The state-run train authority said Friday that all fast trains would run normally over the weekend like most other train services, a relief for travelers returning from a school vacation.

The 33-day-long strike by fuel terminal workers in the Marseille area left 80 vessels stranded in the Mediterranean, unable to unload.

"This return to work will allow the terminals at Fos-lavera, the strategic entry-point for crude oil in France, to function again and to feed and restart the refineries," said Environment and Energy Minister Jean-Louis Borloo.

Workers in the port of Le Havre, in the northwest, were also ending their protest.

Marseille has been particularly hard-hit by the strike movement. The city is still shoveling itself out of some 9,000 tons of garbage that piled up on sidewalks during garbage collectors' strike.

France's plan to raise the retirement age looks almost certain to become law.
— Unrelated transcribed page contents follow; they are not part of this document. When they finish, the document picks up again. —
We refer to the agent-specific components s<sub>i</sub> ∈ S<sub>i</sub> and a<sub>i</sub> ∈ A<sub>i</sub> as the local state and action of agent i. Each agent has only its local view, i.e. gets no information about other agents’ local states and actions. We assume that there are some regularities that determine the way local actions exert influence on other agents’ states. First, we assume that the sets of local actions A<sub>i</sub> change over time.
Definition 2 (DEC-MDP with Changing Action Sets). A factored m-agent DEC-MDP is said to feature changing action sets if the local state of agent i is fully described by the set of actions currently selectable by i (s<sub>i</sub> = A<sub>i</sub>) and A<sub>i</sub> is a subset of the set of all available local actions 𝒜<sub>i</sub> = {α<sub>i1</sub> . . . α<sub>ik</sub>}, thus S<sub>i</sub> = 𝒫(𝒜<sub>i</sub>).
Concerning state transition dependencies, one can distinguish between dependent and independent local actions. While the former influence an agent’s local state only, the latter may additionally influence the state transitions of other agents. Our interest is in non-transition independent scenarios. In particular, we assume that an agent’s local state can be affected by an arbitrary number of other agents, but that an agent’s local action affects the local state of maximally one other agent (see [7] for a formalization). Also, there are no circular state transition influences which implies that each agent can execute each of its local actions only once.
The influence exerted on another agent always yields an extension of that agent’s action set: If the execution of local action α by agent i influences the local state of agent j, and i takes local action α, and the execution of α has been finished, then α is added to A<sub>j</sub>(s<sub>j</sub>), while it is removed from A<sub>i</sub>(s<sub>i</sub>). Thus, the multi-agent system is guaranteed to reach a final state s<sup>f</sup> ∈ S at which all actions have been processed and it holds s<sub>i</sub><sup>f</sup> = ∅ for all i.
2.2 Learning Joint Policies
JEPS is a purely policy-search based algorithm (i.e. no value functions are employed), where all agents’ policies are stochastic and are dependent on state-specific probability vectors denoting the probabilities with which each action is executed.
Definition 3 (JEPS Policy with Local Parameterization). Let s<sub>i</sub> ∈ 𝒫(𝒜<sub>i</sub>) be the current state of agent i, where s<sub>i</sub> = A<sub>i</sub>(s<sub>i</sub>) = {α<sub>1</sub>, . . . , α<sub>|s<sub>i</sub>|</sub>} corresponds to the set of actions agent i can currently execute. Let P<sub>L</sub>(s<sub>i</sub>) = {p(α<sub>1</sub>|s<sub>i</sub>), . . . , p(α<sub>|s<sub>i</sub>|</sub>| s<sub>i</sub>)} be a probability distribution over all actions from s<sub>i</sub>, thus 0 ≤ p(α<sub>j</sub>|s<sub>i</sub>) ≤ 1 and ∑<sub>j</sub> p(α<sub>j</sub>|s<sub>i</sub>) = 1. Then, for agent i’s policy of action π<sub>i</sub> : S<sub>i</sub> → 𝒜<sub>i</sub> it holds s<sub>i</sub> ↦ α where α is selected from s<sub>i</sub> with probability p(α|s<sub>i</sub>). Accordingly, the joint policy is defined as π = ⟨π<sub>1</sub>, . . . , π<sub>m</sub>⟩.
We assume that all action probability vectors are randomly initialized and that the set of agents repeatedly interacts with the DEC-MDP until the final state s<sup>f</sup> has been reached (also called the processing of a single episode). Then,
It still must go before a council that will rule on whether it is constitutional, a move initiated by rival Socialist lawmakers.

Sarkozy said Friday that he will sign the legislation after the final challenge, while conceding, without elaboration, that some concerns are "legitimate."

Unions made a last-ditch effort to persuade Sarkozy to back down with nationwide protests and strikes Thursday. But that seventh round of protests since early September failed to rally a population weary of strikes. It was unclear whether unions would go ahead with plans for another nationwide protest Nov. 6.

Unions see retirement at 60 as a cornerstone of France's generous social benefit system, but the government says the entire pension system is in jeopardy without the reform because French people are living longer — an average of nearly 84 years for women and nearly 78 for men.